MLOps on the Databricks Lakehouse

Unifying DataOps, ModelOps, and DevOps

This repo demonstrates an end-to-end MLOps workflow on Databricks that follows the deploy code reference architecture discussed in the Big Book of MLOps and at Data & AI Summit 2022.

Since the release of this repo, Databricks has built a official MLOps template, currently in private preview. If you would like to express interest and enroll in a private preview version of this template, please complete this questionnaire.

The feature engineering, training, deployment and inference pipelines are deployed as a Databricks Workflow using dbx by Databricks Labs. GitHub Actions are used to orchestrate the movement of code from the development environment, to staging, and finally to production. This project can be configured to use a single Databricks workspace for all three environments, or multiple workspaces.

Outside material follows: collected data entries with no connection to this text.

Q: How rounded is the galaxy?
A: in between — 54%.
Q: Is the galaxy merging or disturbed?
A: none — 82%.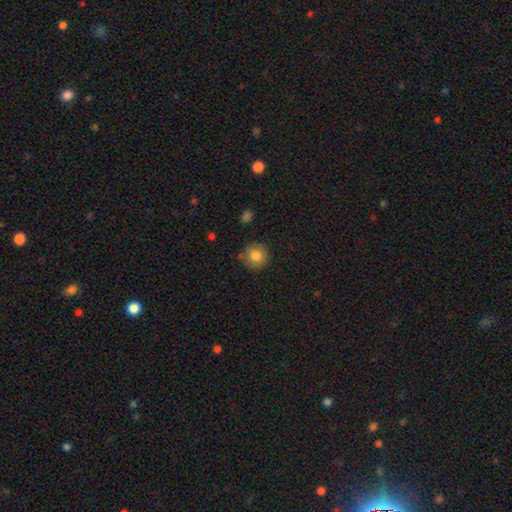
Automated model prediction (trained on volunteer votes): Smooth or featured?
  - smooth: 83% *
  - star or artifact: 9%
  - featured or disk: 8%
How rounded?
  - round: 93% *
  - in between: 6%
  - cigar-shaped: 1%
Merging?
  - none: 86% *
  - minor disturbance: 10%
  - major disturbance: 2%
  - merger: 2%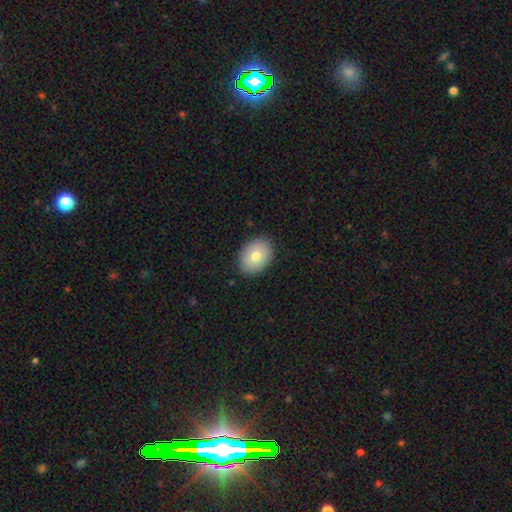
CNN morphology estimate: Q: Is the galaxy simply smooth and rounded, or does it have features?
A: smooth — 76%.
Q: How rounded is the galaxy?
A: in between — 64%.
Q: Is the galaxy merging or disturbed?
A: none — 87%.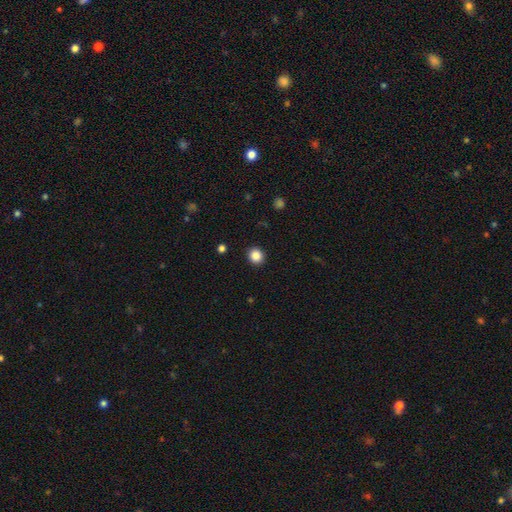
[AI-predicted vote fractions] This appears to be a smooth galaxy with no disk features (86%) that is round (90%). Merging: none (93%).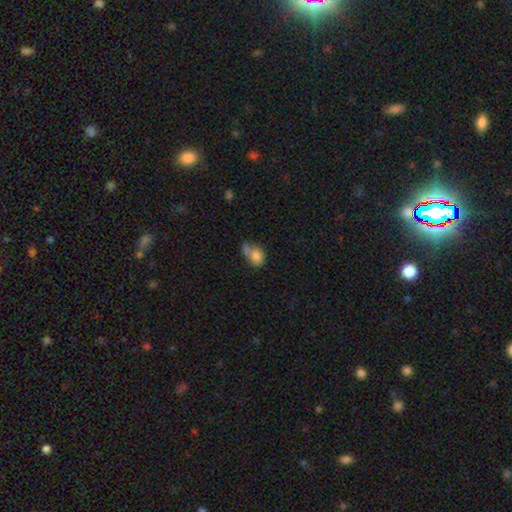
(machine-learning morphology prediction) The model was most divided on "merging" (2-way tie): none: 31%, merger: 31%, minor disturbance: 23%, major disturbance: 15%. More confident: smooth or featured — smooth (77%); how rounded — in between (61%).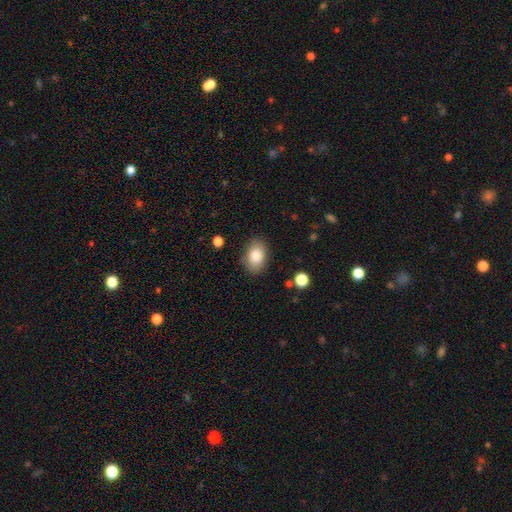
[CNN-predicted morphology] smooth_or_featured: smooth (p=0.84) [alt: featured or disk p=0.08]
how_rounded: in between (p=0.84) [alt: round p=0.15]
merging: none (p=0.84) [alt: minor disturbance p=0.11]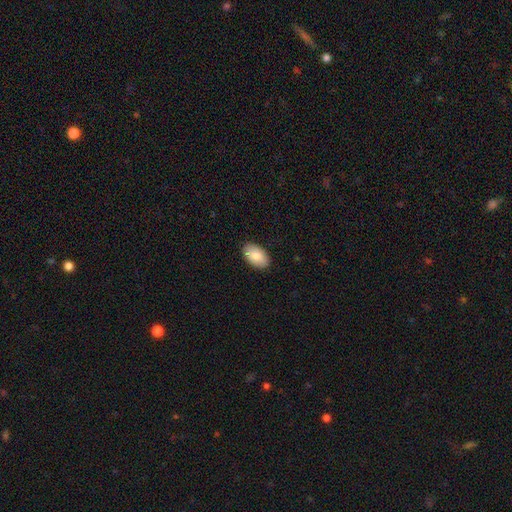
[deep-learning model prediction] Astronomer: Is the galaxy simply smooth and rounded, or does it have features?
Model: smooth — 85%.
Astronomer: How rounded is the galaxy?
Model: in between — 94%.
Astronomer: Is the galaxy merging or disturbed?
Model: none — 87%.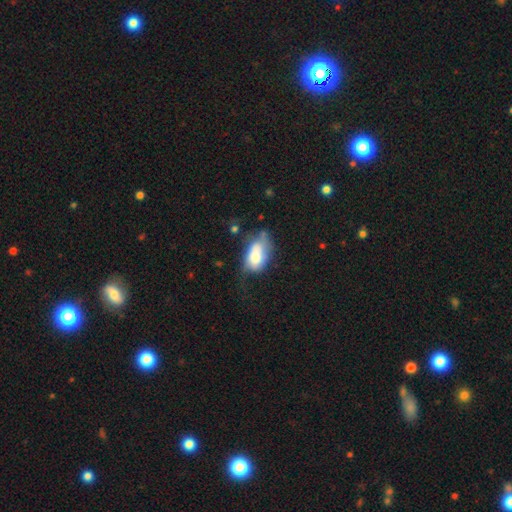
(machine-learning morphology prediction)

This project can be run as a pure Python package, or as notebooks. The current configuration is to deploy Databricks Workflows that run notebooks, but if you want to deploy Python wheels please see Niall Turbitt's original repo. If you are curious about the structure of the codebase, please watch the demo portion of the recording from DAIS.

Preventing customer churn

The business case at hand is a churn prediction problem. We use the IBM Telco Customer Churn dataset to build a simple classifier to predict whether a customer will churn from a fictional telecommunications company.

Pipelines

This repo possesses the following pipelines:

demo-setup
- Deletes existing feature store tables, existing MLflow experiments and models registered to MLflow Model Registry, in order to start afresh for a demo.
feature-table-creation
- Creates new feature table and separate labels Delta table.
model-train
- Trains a scikit-learn Random Forest model
model-deployment
- Compare the Staging versus Production models in the MLflow Model Registry. Transition the Staging model to Production if outperforming the current Production model.
model-inference-batch
- Load a model from MLflow Model Registry, load features from Feature Store and score batch.

Demo

The following outlines the workflow to demo the repo.

Set up

Fork https://github.com/RafiKurlansik/daiwt-mlops
Configure Databricks CLI connection profile
- The project is designed to use 3 different Databricks CLI connection profiles: dev, staging and prod. These profiles are set in daiwt-mlops/.dbx/project.json.
- Note that for demo purposes we use the same connection profile for each of the 3 environments. In practice each profile would correspond to separate dev, staging and prod Databricks workspaces.
- This project.json file will have to be adjusted accordingly to the connection profiles a user has configured on their local machine.
Configure Databricks secrets for GitHub Actions (ensure GitHub actions are enabled for you forked project, as the default is off in a forked repo).
- Within the GitHub project navigate to Secrets under the project settings
- To run the GitHub actions workflows we require the following GitHub actions secrets:
  - DATABRICKS_STAGING_HOST
    - URL of Databricks staging workspace
  - DATABRICKS_STAGING_TOKEN
    - Databricks access token for staging workspace
  - DATABRICKS_PROD_HOST
    - URL of Databricks production workspace
  - DATABRICKS_PROD_TOKEN
    - Databricks access token for production workspace
  - GH_TOKEN
    - GitHub personal access token

Starting from scratch

To start over or delete all of the resources in a given workspace, run the demo-setup pipeline. As part of the initial-model-train-register multitask job, the first task demo-setup will delete any existing resources, as specified in demo_setup.yml.

Workflow

Run PROD-telco-churn-initial-model-train-register multitask job in prod environment
- To demonstrate a CICD workflow, we want to start from a “steady state” where there is a current model in production. As such, we will manually trigger a multitask job to do the following steps:
  1. Set up the workspace for the demo by deleting existing MLflow experiments and register models, along with existing Feature Store and labels tables.
  2. Create a new Feature Store table to be used by the model training pipeline.
  3. Train an initial “baseline” model
- There is then a final manual step to promote this newly trained model to production via the MLflow Model Registry UI.
- Outlined below are the detailed steps to do this:
  1. Run the multitask PROD-telco-churn-initial-model-train-register job via an automated job cluster in the prod environment
    - NOTE: multitask jobs can only be run via dbx deploy; dbx launch currently).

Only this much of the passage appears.